PROBLEMA CURTO 1
Segundo o texto de leitura, de onde surgem as maiores preciosidades existentes no planeta, conforme lembram os poetas e músicos?

Há outras pessoas que, por outro lado, já perceberam que momentos como aqueles em que nos encontramos com amigos ou parentes próximos servem para recarregar as energias. Quando vamos para a cozinha, preparamos os alimentos, tomamos um bom vinho, conversamos sobre amenidades ou mesmo sobre nossas dificuldades com pessoas que prezamos, estamos alimentando nossas almas, dando ao espírito o fôlego que ele necessita para saber que amanhã pode ser um dia muito melhor...
Quantas vezes você realmente parou para dar atenção a seus filhos ou aos sobrinhos? Tem gente que acha que criança não tem nada de interessante ou importante para nos dizer. Dá para acreditar numa coisa dessas? Os poetas e músicos nos lembram a todo instante que as maiores preciosidades existentes no planeta surgem justamente da espontaneidade, da candura e da generosidade dos pequenos. Os psicólogos e educadores, por sua vez, nos lembram que é nessa fase da vida que consolidamos nossas personalidades, nossa disposição em relação a vida, o nosso futuro. Se não formos capazes de dar-lhes a devida atenção, o que poderemos esperar deles no amanhã?
Há um pouco de Eddie em cada um de nós justamente por causa disso, ou seja, pelo fato de termos um cotidiano e uma relação que estabelecemos com ele. Muitas vezes resolvemos adotar um percurso em que prevalecem os espinhos, as chagas, as dores. Não conseguimos nos desvencilhar de uma visão pessimista do mundo, mesmo sabendo que de alguma forma contribuímos para que a vida de outras pessoas seja melhor. Vejam bem, sempre estamos ajudando de alguma forma, mas muitas vezes não nos damos conta disso.

Itens do conjunto de dados
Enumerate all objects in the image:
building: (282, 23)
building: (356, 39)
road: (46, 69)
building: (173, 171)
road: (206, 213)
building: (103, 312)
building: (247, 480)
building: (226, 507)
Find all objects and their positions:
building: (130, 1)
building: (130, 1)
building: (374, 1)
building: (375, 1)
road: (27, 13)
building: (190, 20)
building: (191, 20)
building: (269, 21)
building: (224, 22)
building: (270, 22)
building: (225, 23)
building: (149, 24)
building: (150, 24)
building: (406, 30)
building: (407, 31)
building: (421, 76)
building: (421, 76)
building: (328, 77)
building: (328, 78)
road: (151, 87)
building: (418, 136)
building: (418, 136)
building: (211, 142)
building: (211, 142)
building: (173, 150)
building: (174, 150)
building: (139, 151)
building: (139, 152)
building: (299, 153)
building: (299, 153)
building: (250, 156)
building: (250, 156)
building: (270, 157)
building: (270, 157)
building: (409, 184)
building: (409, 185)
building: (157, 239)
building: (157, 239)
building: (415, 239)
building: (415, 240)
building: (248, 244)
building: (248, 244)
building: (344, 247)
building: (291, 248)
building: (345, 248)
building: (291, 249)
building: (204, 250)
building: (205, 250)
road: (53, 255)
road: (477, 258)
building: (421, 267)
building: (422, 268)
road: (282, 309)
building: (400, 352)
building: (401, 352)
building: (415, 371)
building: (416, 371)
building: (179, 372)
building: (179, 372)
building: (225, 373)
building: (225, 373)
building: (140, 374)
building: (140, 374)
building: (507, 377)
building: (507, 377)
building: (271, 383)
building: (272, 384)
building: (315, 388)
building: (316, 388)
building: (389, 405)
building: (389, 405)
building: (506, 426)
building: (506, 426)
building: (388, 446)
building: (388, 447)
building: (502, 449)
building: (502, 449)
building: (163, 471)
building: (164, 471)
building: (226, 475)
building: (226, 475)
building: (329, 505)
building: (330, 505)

PROBLEMA CURTO 2
Edite os registros, do início até a linha que contém "building: (139, 151)", inclusive, trocando "road" por "via" e deixando todo o resto igual. Apresente somente essas linhas.

RESPOSTA COMPLETA 1
Da espontaneidade, da candura e da generosidade dos pequenos.

RESPOSTA COMPLETA 2
Enumerate all objects in the image:
building: (282, 23)
building: (356, 39)
via: (46, 69)
building: (173, 171)
via: (206, 213)
building: (103, 312)
building: (247, 480)
building: (226, 507)
Find all objects and their positions:
building: (130, 1)
building: (130, 1)
building: (374, 1)
building: (375, 1)
via: (27, 13)
building: (190, 20)
building: (191, 20)
building: (269, 21)
building: (224, 22)
building: (270, 22)
building: (225, 23)
building: (149, 24)
building: (150, 24)
building: (406, 30)
building: (407, 31)
building: (421, 76)
building: (421, 76)
building: (328, 77)
building: (328, 78)
via: (151, 87)
building: (418, 136)
building: (418, 136)
building: (211, 142)
building: (211, 142)
building: (173, 150)
building: (174, 150)
building: (139, 151)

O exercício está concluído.